Но желая и того, и другого, и третьего, Ирина Владимировна и думать не хотела о том, что настоящее может быть иным, ничего не сохранившим от прошлого.
Однако, поскольку поездка была запланирована давно, а нетерпение к здравому смыслу не прислушивалось, то оставалось только списаться с теткой и договориться о времени встречи.
Впрочем, на звание «тетка» Валя, а теперь уже Валентина Федоровна, совсем не тянула.  Это если рассматривать родственные отношения с принципиальных позиций, то тогда, да, Валя приходилась ей теткой по материнской линии. Но с точки зрения возраста и коммуникативных связей - они более всего походили на сестер.
А виной такому перекосу в межродственной иерархии была бабуля Ирины, которую угораздило родить пятую по счету дочь на закате своих материнских возможностей и в один год с появлением у старшей дочери первого ребенка.

                ***
Бабулю звали -  Нина Захаровна и была она по жизни самой настоящей «ломовой лошадью». И не только она одна в своей деревне была такая. Все деревенские бабы и мужики трудились много, жили трудно, старились быстро и умирали в забвении.
В забвении потому что, выпихивая сквозь боль и слезы своих едва оперившихся детей из родного гнезда на волю, оставались на своем хозяйстве одни.
А хозяйство в деревне почти у каждой семьи было большое и хлопотное: куры, коровы, свиньи, овцы, земли соток тридцать – одна часть под картошку, вторая под сенокос и небольшой приусадебный огород величиной в одну сотку.  Но больше одной сотки было и не поднять. Воду на полив носили с реки коромыслом. А много ли ее наносишь ведрами. И далеко, и неловко – тропа от дома к реке вниз тянется, а от реки к дому - в гору. И тяжело. И надсадно. Висят ведра на коромысле, как многопудовые гири, клонят и шею, и плечи до самой земли. За день ни один раз землице поклонишься, а к вечеру гуд в ногах расходится и до самого утра его не унять.
Вот почему в те поры ноги у женщин были крепкие, мускулистые, а ступни широкие, чтобы могли они и детей выносить и хозяйство исправно вести.
Но со временем, вместе с отказом от тяжелого физического труда, надобность в таких ногах сама собой отпала и вместо них стали у современного поколения отрастать ходули – длинные, тонкие и слабые.
Как раз такие, которые только и пригодны для долгого зависания у компьютера.
Однако все девки бабы Нины уродились ей под стать – красивые, здоровые и работящие.
И хоть крепко помогали они отцу и матери по хозяйству, но оставлять их при себе в крепости баба Нина не хотела.
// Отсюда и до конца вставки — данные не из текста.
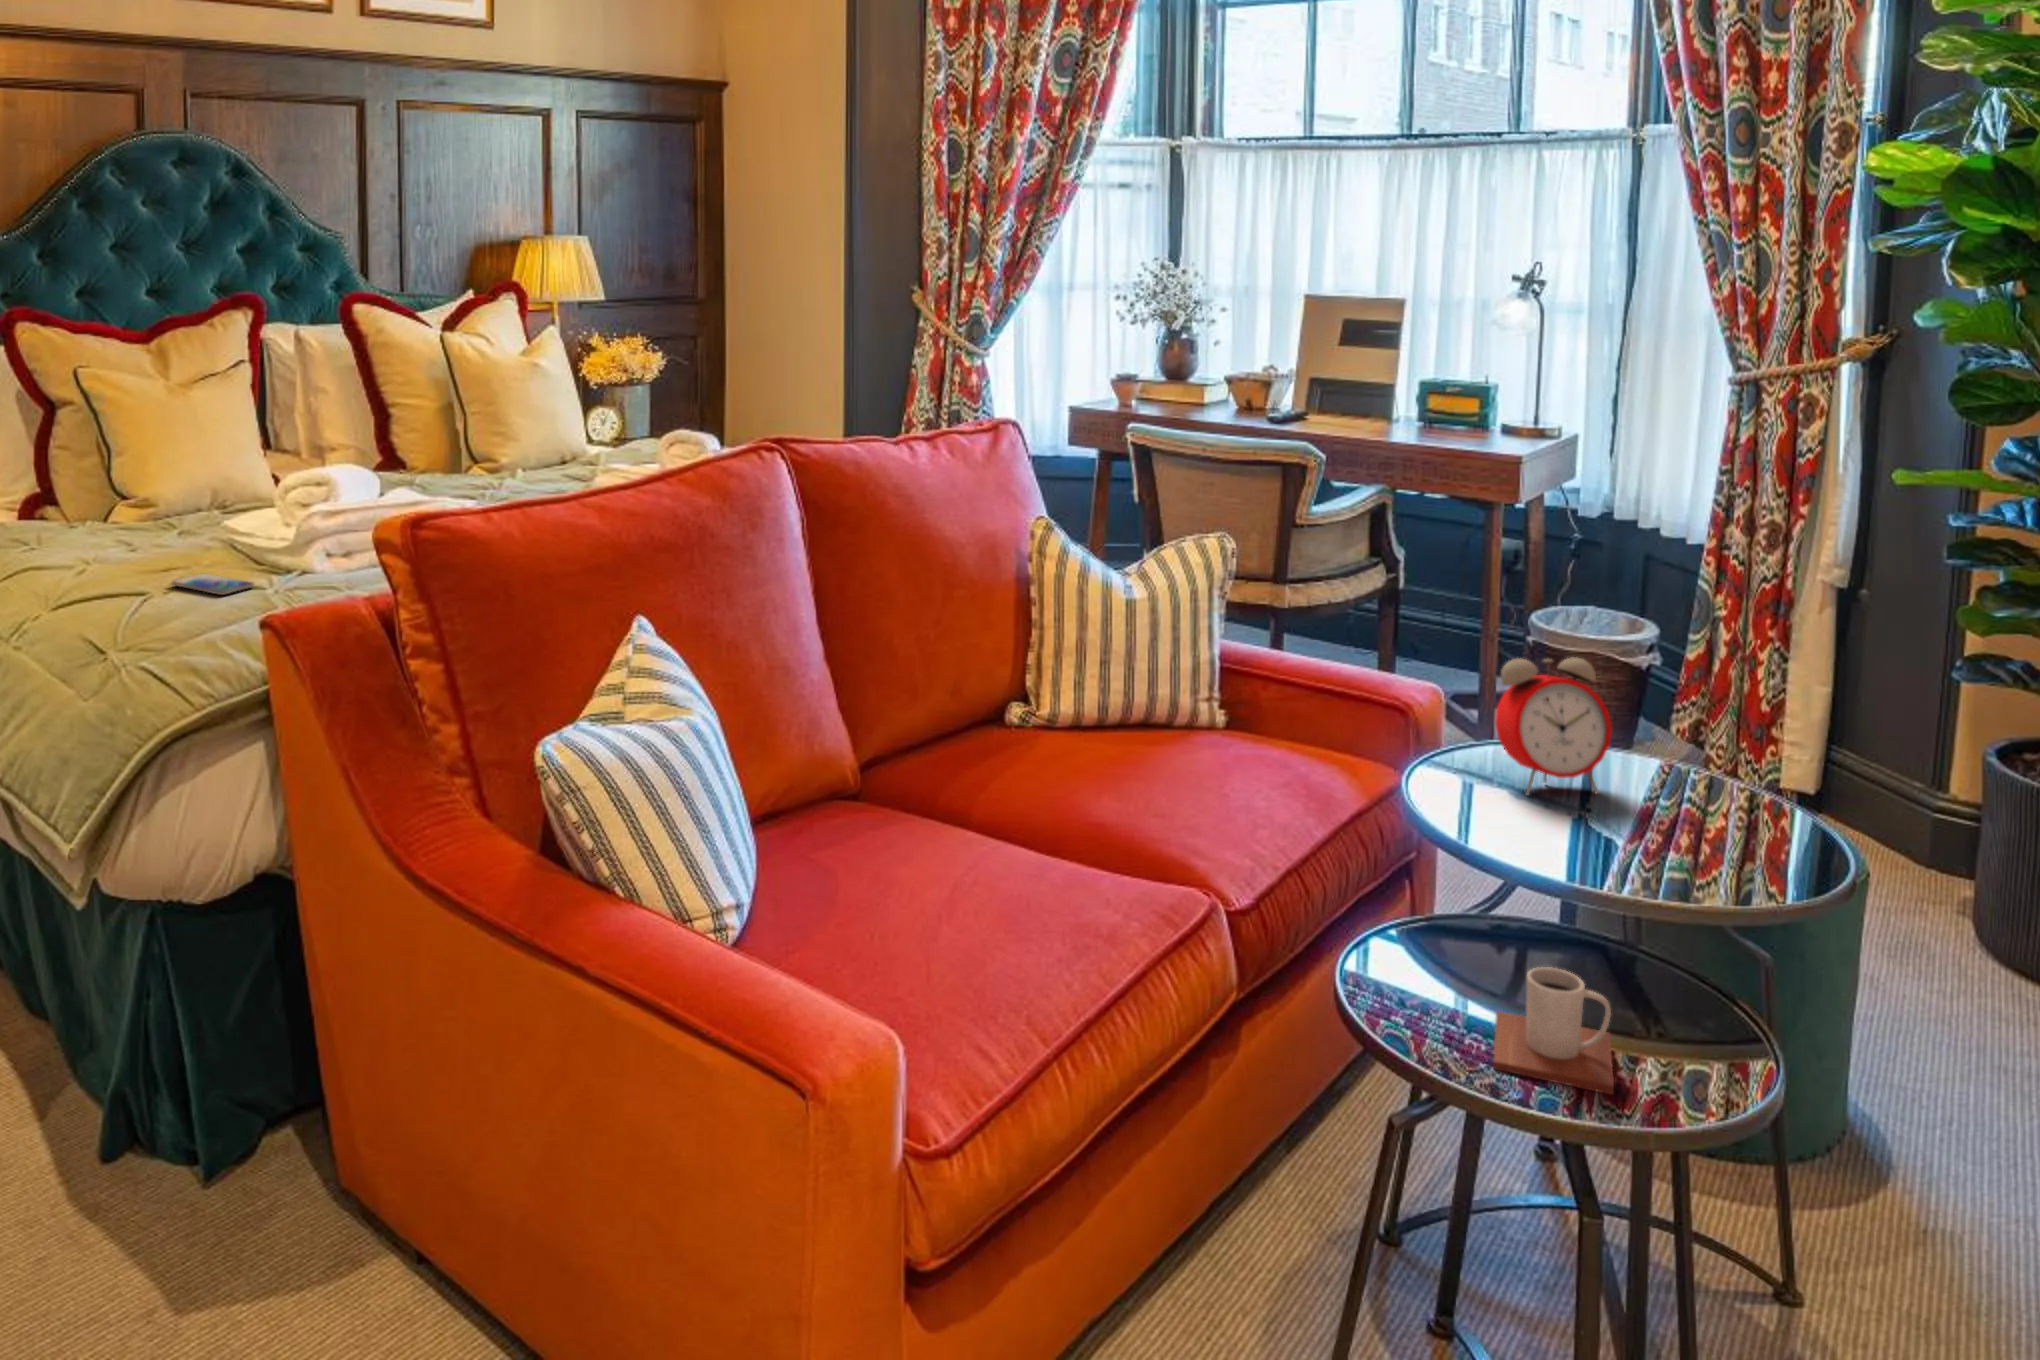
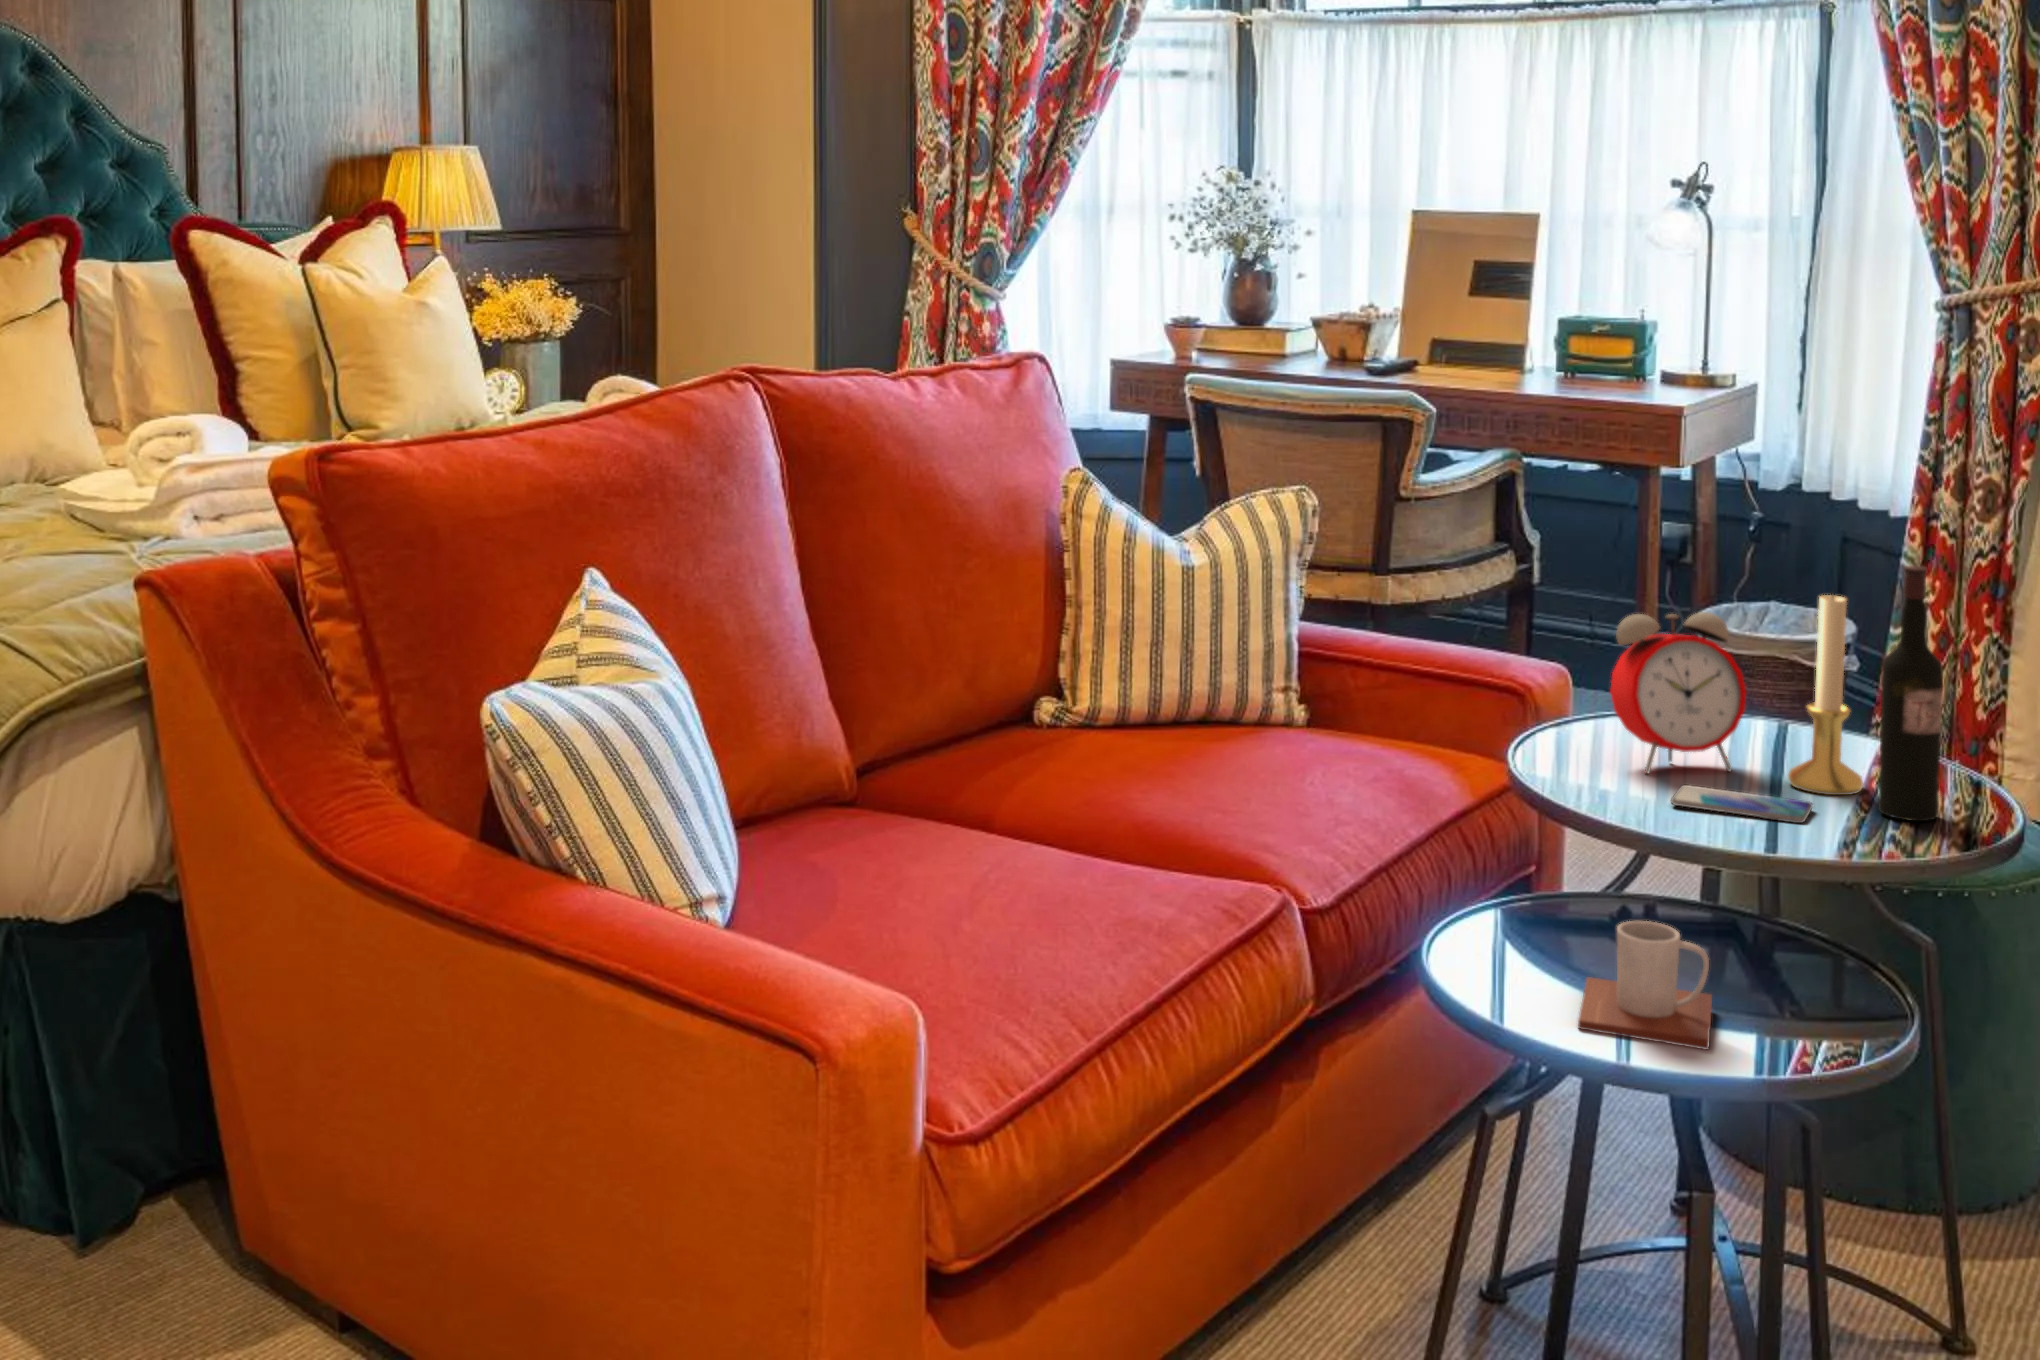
smartphone: present [172,574,254,595] -> present [1671,785,1813,823]
wine bottle: none [1732,632,1791,853] -> present [1878,565,1943,821]
candle holder: none [1648,646,1714,822] -> present [1788,594,1863,795]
И всех, как одну, выпустила друг за другом вскоре после окончания школы в большую жизнь, подобно тому, как отпускают на волю в свой первый и самостоятельный полет голубей.
При себе же оставила только последнюю, младшую дочь Валю.
Но при себе не значит в колхозе, а значит – недалеко, в городе, в областном центре, до которого можно было добраться на перекладных в течении одного дня.
Домой Валя приезжала только на выходные.
Зимой, чтобы почистить снег, наколоть дров, навести в доме порядок.
Весной вскопать огород, посадить картошку, натопить баню, намыть мать ….
Отец ушел из жизни раньше матери. Встал как-то по утру, пошел выгонять скотину, слегка покачнулся, присел возле жердочек, закрыл глаза и стих.

                ***
Валя была девицей хоть куда!
Крепкая, ядреная, румяная, бойкая на язык она была серьезной загвоздкой для последних женихов, которые еще не перевились в деревне окончательно. И когда мать, пытаясь укоротить ее горячий норов, выговаривала:
- Так ты от себя всех женихов разгонишь!
Валя отвечала всегда одно и то же:
- Да и не разгоняю я их вовсе. Трусливые все!  Выбирать не из чего!
Училась Валя в городе на бухгалтера.
Там она свою судьбу, которую звали Валерой, и встретила.
Ничего особенного в Валере не было.
Высокий, худощавый, неприметного вида молодой человек.
Держался скромно.
Одевался просто.
Говорил мало.
Ухаживал неумело.
- Мямля, - заключила Валентина с первого на него взгляда.
Таких мужиков она терпеть не могла. Рядом с собой она всегда представляла крепкого, смелого и сильного борова, который уж если и обнимет, и прижмет к себе, то по-настоящему - до хруста в костях, до жара в груди, до потери сознания.
«А с мямлей, что делать? – рассуждала она: - Не самой же мне его до бесчувствия тискать?!»
Однако мямля оказался не таким уж и хрупким, как ей казалось.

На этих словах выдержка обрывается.